Vinicius Loures / Câmara dos Deputados
Presidente do Incra: órgão tem 1.800 processos abertos de regularização de territórios quilombolas
Segundo o presidente do Incra, José Henrique Sampaio Pereira, o órgão tem 1.800 processos de regularização de territórios quilombolas abertos. No entanto, não conta com estrutura para atender a essa demanda. Entre 2014 e 2022, o Incra perdeu 40% do seu quadro de funcionários, afirmou. Além disso, o orçamento do órgão para esse ano é de R$ 400 mil para todas as suas atividades, relatou o presidente.
Para o deputado Luiz Couto (PT-PB), é papel do Parlamento cobrar do governo a reestruturação dos órgãos públicos para que se garantam os direitos dos quilombolas.
“O importante primeiro é dar a condição para que, de fato, esse levantamento de todos os quilombos possa ser regulamentado, e, para isso, precisa ter técnicos, gente.
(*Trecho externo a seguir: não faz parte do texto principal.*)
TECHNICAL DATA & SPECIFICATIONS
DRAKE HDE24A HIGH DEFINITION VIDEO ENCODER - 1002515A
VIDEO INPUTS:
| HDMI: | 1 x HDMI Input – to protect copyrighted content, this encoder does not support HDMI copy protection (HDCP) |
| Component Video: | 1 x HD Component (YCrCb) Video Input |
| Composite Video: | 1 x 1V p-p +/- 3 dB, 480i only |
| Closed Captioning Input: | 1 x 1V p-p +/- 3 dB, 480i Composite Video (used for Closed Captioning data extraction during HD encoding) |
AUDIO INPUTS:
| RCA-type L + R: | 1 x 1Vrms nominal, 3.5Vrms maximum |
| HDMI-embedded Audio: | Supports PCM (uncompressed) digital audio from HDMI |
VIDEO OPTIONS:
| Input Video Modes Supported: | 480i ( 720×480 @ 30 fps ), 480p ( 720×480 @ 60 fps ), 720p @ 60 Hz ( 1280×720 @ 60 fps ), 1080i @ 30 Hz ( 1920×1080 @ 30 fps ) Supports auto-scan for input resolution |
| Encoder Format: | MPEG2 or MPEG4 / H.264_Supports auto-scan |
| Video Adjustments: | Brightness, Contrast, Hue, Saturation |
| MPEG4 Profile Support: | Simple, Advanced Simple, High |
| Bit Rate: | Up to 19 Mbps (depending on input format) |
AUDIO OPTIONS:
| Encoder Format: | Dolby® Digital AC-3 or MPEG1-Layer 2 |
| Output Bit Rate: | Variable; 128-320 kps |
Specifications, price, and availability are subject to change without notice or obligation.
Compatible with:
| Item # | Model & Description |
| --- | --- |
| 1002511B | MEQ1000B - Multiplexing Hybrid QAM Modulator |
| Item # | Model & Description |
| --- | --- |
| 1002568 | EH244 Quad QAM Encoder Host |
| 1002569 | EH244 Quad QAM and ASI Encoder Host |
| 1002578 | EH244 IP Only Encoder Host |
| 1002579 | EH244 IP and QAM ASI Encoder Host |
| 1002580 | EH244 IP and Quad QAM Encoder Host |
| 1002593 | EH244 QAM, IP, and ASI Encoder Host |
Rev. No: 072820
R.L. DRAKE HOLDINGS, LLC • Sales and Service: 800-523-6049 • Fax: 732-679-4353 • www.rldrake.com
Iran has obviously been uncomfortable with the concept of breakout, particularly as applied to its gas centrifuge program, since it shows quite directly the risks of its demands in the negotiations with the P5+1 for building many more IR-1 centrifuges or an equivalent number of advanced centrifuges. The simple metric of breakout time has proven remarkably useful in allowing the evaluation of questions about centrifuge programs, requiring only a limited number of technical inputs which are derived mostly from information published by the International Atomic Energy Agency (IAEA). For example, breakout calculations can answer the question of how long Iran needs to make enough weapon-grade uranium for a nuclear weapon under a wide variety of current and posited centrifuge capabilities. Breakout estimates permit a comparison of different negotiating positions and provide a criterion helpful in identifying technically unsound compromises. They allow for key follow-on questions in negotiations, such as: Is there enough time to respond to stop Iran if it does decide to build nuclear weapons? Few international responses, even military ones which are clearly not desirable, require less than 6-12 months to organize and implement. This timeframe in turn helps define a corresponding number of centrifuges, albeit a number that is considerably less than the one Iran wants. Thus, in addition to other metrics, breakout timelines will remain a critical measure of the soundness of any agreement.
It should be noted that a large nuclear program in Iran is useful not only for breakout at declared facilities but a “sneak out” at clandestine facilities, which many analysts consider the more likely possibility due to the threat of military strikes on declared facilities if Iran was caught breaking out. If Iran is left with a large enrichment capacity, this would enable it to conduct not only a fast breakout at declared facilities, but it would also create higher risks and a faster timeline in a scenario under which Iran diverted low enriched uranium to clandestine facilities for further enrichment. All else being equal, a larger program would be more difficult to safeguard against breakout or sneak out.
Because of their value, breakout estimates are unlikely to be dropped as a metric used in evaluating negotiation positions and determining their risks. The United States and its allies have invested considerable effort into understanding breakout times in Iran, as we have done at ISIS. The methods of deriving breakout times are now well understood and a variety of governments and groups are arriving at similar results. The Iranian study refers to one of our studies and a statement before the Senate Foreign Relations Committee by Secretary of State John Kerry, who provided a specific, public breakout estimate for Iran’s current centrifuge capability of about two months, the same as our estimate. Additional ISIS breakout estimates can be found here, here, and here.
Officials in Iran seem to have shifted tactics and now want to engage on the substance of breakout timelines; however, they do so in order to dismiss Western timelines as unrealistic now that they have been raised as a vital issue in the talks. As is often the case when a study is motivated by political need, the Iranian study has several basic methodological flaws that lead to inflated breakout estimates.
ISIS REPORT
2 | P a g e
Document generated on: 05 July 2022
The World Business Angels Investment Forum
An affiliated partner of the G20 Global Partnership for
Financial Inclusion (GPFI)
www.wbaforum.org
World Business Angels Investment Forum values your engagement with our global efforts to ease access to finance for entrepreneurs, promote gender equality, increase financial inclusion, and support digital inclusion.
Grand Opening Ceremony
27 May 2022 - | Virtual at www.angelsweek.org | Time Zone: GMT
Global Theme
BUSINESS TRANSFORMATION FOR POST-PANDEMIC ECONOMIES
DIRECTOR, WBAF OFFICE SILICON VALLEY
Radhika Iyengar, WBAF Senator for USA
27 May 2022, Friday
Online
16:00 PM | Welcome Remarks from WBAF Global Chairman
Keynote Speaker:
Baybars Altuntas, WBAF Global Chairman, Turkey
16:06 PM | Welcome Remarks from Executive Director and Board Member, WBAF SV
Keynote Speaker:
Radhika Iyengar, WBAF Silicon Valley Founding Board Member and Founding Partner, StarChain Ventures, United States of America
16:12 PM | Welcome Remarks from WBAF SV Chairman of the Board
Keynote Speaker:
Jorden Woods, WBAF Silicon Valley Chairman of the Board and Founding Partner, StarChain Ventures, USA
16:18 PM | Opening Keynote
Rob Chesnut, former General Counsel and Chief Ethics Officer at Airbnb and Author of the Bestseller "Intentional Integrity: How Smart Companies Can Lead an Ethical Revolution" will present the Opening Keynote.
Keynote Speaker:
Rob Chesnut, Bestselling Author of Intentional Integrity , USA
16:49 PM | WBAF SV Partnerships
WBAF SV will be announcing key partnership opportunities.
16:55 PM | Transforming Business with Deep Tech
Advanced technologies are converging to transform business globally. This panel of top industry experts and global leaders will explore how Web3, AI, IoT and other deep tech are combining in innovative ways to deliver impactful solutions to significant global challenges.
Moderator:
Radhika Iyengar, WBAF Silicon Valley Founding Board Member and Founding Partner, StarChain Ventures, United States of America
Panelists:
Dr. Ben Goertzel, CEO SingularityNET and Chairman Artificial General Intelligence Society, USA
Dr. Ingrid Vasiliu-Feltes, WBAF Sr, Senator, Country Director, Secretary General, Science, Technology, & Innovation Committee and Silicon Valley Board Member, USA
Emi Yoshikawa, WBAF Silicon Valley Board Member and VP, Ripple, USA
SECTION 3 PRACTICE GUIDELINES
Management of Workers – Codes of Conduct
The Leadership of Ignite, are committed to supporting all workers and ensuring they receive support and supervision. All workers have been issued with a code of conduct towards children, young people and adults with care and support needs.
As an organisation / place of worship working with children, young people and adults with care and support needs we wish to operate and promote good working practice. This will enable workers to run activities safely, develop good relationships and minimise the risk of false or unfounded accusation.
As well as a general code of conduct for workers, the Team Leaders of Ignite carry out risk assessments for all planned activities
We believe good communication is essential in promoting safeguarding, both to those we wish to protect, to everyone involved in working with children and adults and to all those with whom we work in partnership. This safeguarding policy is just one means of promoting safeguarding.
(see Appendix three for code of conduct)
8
Por isso, acho que a luta nossa aqui é de exigir também que o próprio governo possa fazer um concurso com técnicos que, efetivamente, sejam comprometidos com essa causa”, ressaltou.
Racismo
Pelas contas do representante da Coordenação Nacional de Articulação de Quilombos, Denildo de Moraes Biko Rodrigues, nesse ritmo de demarcação, o Estado brasileiro vai levar mais de 2 mil anos para regularizar os mais de 6 mil territórios quilombolas existentes no País. Na opinião do ativista, essa situação é resultado do “racismo fundiário”.
“A gente só vai combater esse racismo fundiário na medida em que for reconhecendo os territórios quilombolas, os territórios de povos indígenas, os territórios de povos e comunidades tradicionais, reconhecendo, demarcando e entregando aqueles territórios para aqueles que são, de fato, os donos da terra.”
Embora considere a questão fundiária fundamental, Biko defende outras políticas para os moradores de quilombo, como formação escolar específica para essa população. Ainda considera importante criar linhas de financiamento com regras especiais. “Como a posse dos quilombos é coletiva, as instituições financeiras negam os pedidos de empréstimo a essas comunidades”, explicou.